Il est également admis que le premier président doit apprécier le risque de conséquences manifestement excessives sans avoir à se référer à la décision du conseiller de la mise en état. Toutefois, le premier président n’est pas juridiction d’appel du conseiller de la mise en état et, à l’examen des éléments présentés par la demanderesse, aucun élément nouveau quant à sa situation ne permet de caractériser des conséquences excessives à l’exécution de la décision litigieuse. Etant précisé que l’arrêt de l’exécution provisoire ne permet pas une réinscription d’office au rôle de la cour, l’arêt de l’exécution provisoire de la décision litigieuse empêcherait toute poursuite du créancier jusqu’à péremtion éventuelle de l’instance, ce qui constitue de fait une atteinte excessive aux droits de ce dernier.

Il en résulte que Madame [N] [L] doit être déboutée de sa demande d’arrêt d’exécution provisoire présentée le 30 octobre 2023, postérieurement à la radiation prononcée par le conseiller de la mise en état.

L’exercice d’une action en justice constitue un droit et ne dégénère en abus pouvant donner lieu à dommages et intérêts qu’en cas de faute démontré de la part de celui qui agit.

En l’espèce, Madame [E] [V] ne justifie pas de l’abus qu’elle allègue et doit donc être déboutée de sa demande à ce titre.

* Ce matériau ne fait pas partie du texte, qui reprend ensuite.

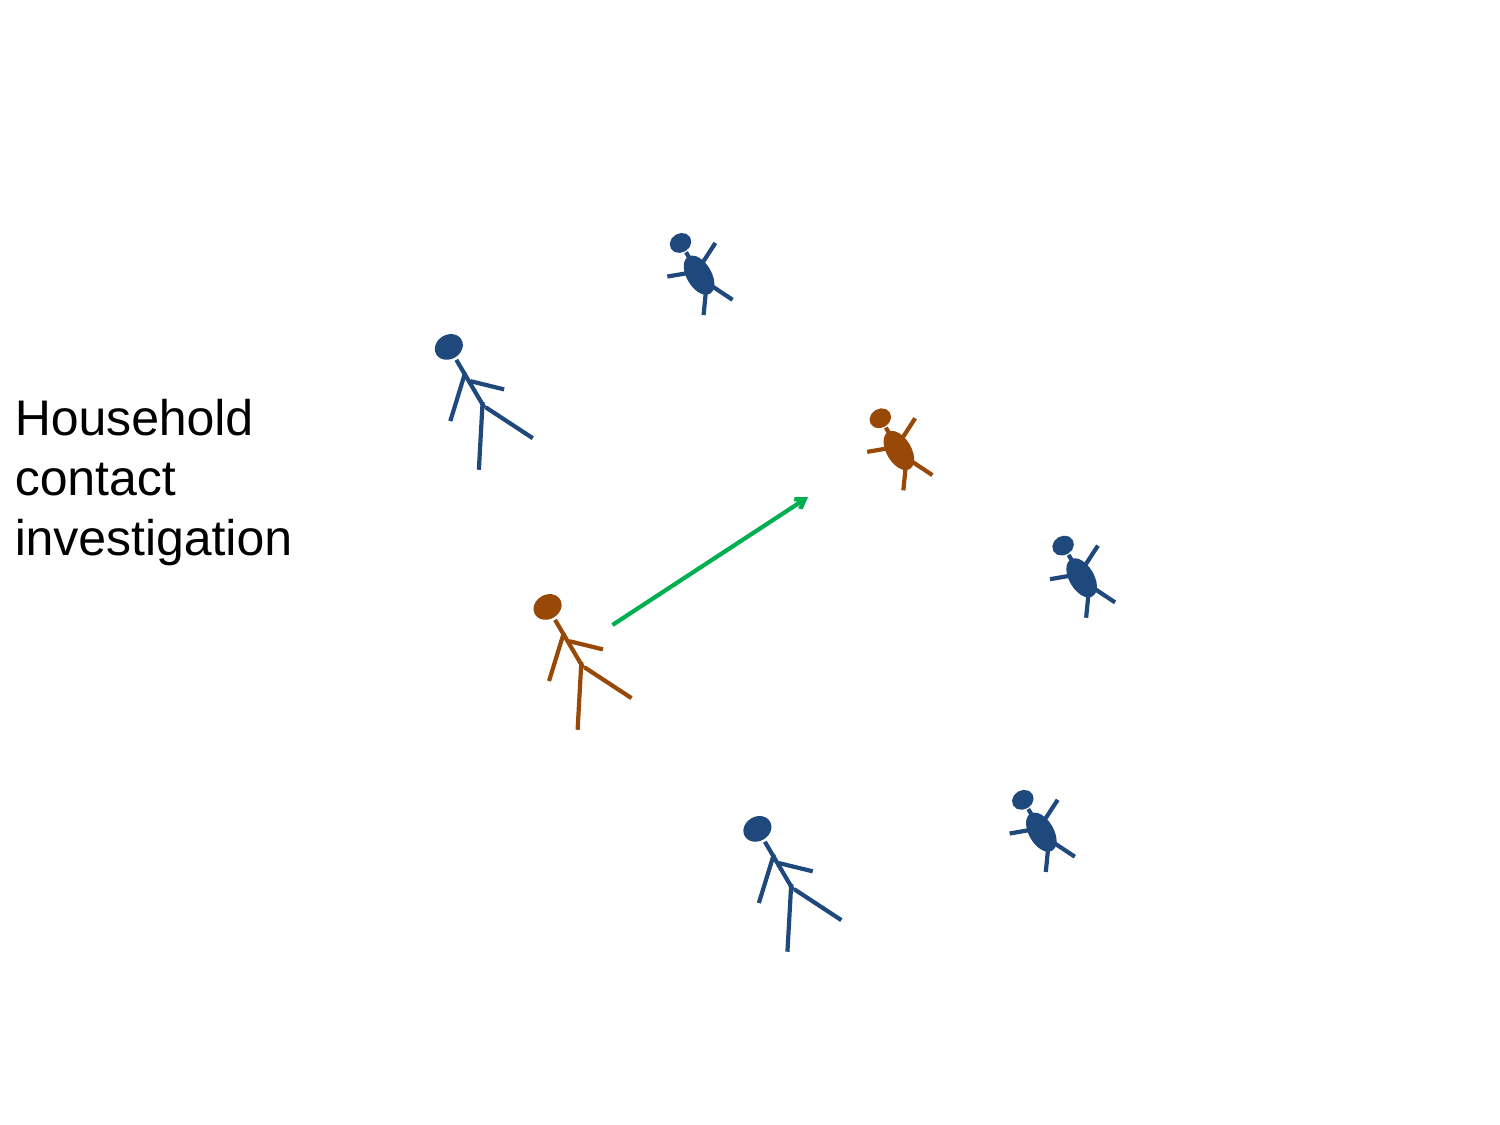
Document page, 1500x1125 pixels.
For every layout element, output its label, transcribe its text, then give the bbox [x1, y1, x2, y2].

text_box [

Succombant à la présente instance, Madame [N] [L] sera condamnée à payer à Madame [E] [V] d’une part et les époux [Z] d’autre part, la somme de 1 000 euros chacun ainsi qu’aux entiers dépens de l’instance.

Décision :

Par ces motifs, nous, Estelle LAFOND, conseillère chargée du secrétariat général de la première présidence déléguée par la première présidente de la cour d’appel de Poitiers, statuant par ordonnance contradictoire :

Déboutons Madame [N] [L] de sa demande d’arrêt de l’exécution provisoire ;

Déboutons Madame [E] [V] de sa demande de dommages-intérêts pour procédure abusive ;

Condamnons Madame [N] [L] à payer à Madame [E] [V] la somme de 1 000 euros (mille euros) au titre de l’article 700 du code de procédure civile ;

Condamnons Madame [N] [L] à payer à Monsieur [K] [Z] et Madame [W] [Z] la somme de 1 000 euros (mille euros) sur le fondement de l’article 700 du code de procédure civile.

Condamnons Madame [N] [L] aux entiers dépens.

Et nous avons signé la présente ordonnance avec le greffier.